The neighborhood is also a hub of businesses and jobs that are important to our county’s economy.
We learned during the pandemic that many of the Canal’s residents perform what was then defined as “essential” jobs.
We also learned that striving to keep its residents healthy was important to public health across the county. The challenging job of getting COVID-19 vaccines to its population played a role in saving lives.
Omar Carrera, chief executive of Canal Alliance, the neighborhood’s leading nonprofit and voice, points to a need for “systemic change” – changes that could “empower” residents to participate in the initiative.
Effective outreach to include residents in the public dialogue will be an important foundation for this initiative. That’s going to take time, energy and commitment.
More than 10,000 people call the Canal home. Based on population, it is by far San Rafael’s largest neighborhood. If it were a city, it would be larger than more than half of Marin’s cities. It would also be the most densely populated.
Some of its Latino residents are a second or third generation of families who have made their homes here.

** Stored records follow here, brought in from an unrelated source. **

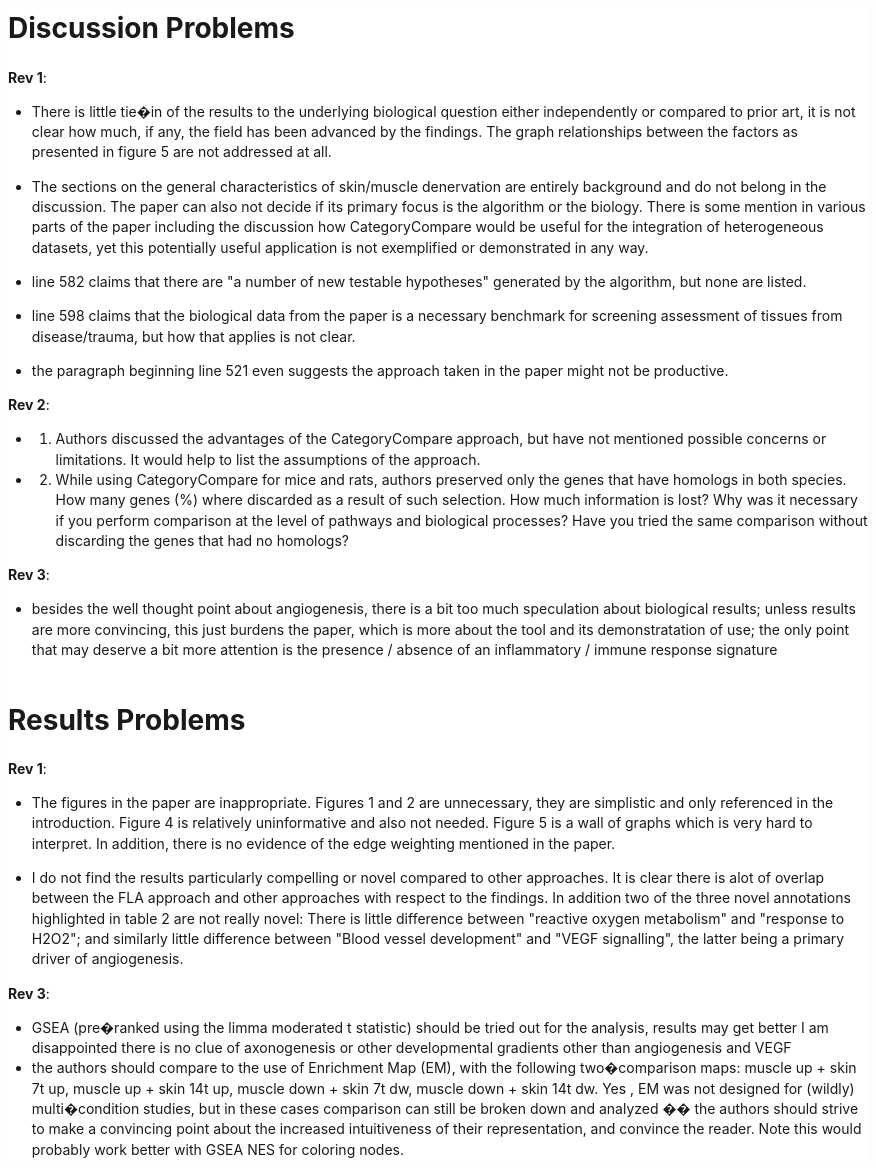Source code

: # Discussion Problems

**Rev 1**: 
* There is little tie�in of the results to the underlying biological question either independently or compared to prior art, it is not clear how much, if any, the field has been advanced by the findings.  The graph relationships between the factors as presented in figure 5 are not addressed at all.

* The sections on the general characteristics of skin/muscle denervation are entirely background and do not belong in the discussion. The paper can also not decide if its primary focus is the algorithm or the biology.  There is some mention in various parts of the paper including the discussion how CategoryCompare would be useful for the integration of heterogeneous datasets, yet this potentially useful application is not exemplified or demonstrated in any way.

* line 582 claims that there are "a number of new testable hypotheses" generated by the algorithm, but none are listed.
* line 598 claims that the biological data from the paper is a necessary benchmark for screening assessment of tissues from disease/trauma, but how that applies is not clear.
* the paragraph beginning line 521 even suggests the approach taken in the paper might not be productive. 

**Rev 2**:
* 1. Authors discussed the advantages of the CategoryCompare approach, but have not mentioned possible concerns or limitations. It would help to list the assumptions of the approach.
*  2. While using CategoryCompare for mice and rats, authors preserved only the genes that have homologs in both species. How many genes (%) where discarded as a result of such selection. How much information is lost? Why was it necessary if you perform comparison at the level of pathways and biological processes? Have you tried the same comparison without discarding the genes that had no homologs?

**Rev 3**:
* besides the well thought point about angiogenesis, there is a bit too much speculation about biological results; unless results are more convincing, this just burdens the paper, which is more about the tool and its demonstratation of use; the only point that may deserve a bit more attention is the presence / absence of an inflammatory / immune response signature


# Results Problems

**Rev 1**:
* The figures in the paper are inappropriate.  Figures 1 and 2 are unnecessary, they are simplistic and only referenced in the introduction.  Figure 4 is relatively uninformative and also not needed.  Figure 5 is a wall of graphs which is very hard to interpret. In addition, there is no evidence of the edge weighting mentioned in the paper. 

* I do not find the results particularly compelling or novel compared to other approaches.  It is clear there is alot of overlap between the FLA approach and other approaches with respect to the findings.  In addition two of the three novel annotations highlighted in table 2 are not really novel:  There is little difference between "reactive oxygen metabolism" and "response to H2O2"; and similarly little difference between "Blood vessel development" and "VEGF signalling", the latter being a primary driver of angiogenesis. 

**Rev 3**:
* GSEA (pre�ranked using the limma moderated t statistic) should be tried out for the analysis, results may get better  I am disappointed there is no clue of axonogenesis or other developmental gradients other than angiogenesis and VEGF
* the authors should compare to the use of Enrichment Map (EM), with the following two�comparison maps: muscle up + skin 7t up, muscle up + skin 14t up, muscle down + skin 7t dw, muscle down + skin 14t dw. Yes , EM was not designed for (wildly) multi�condition studies, but in these cases comparison can still be broken down and analyzed �� the authors should strive to make a convincing point about the increased intuitiveness of their representation, and convince the reader. Note this would probably work better with GSEA NES for coloring nodes.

Some lack documentation and although they may have been productive local residents for more than a decade, they could find themselves netted in the White House’s ambitious promise to deport undocumented immigrants.
That possibility – and its possible ramifications on schools, safety and education – is a good reason for local service providers to work together.
The initiative’s goal is to bring all parties together and break down existing silos in order to work together with a goal of serving the needs of Canal residents, lifting them up and providing them with the support to help them lift themselves up.
Grants from the Aspen Institute and the Marin Community Foundation are helping pay for the effort.
Such a community-based initiative, to be successful, needs to be inclusive. All stakeholders need to be engaged and encouraged to participate. Specific benchmarks, achievable goals – before and upon its completion – need to be established to help keep the plan on track.
It is clear that no single agency can do it all. There has to be cooperation and collaboration. In short, working together toward common goals.
At this step there is good reason for optimism that the development of a plan and the bringing together varied agencies to focus on common short- and long-term goals could create a model – a potential – for long-needed change.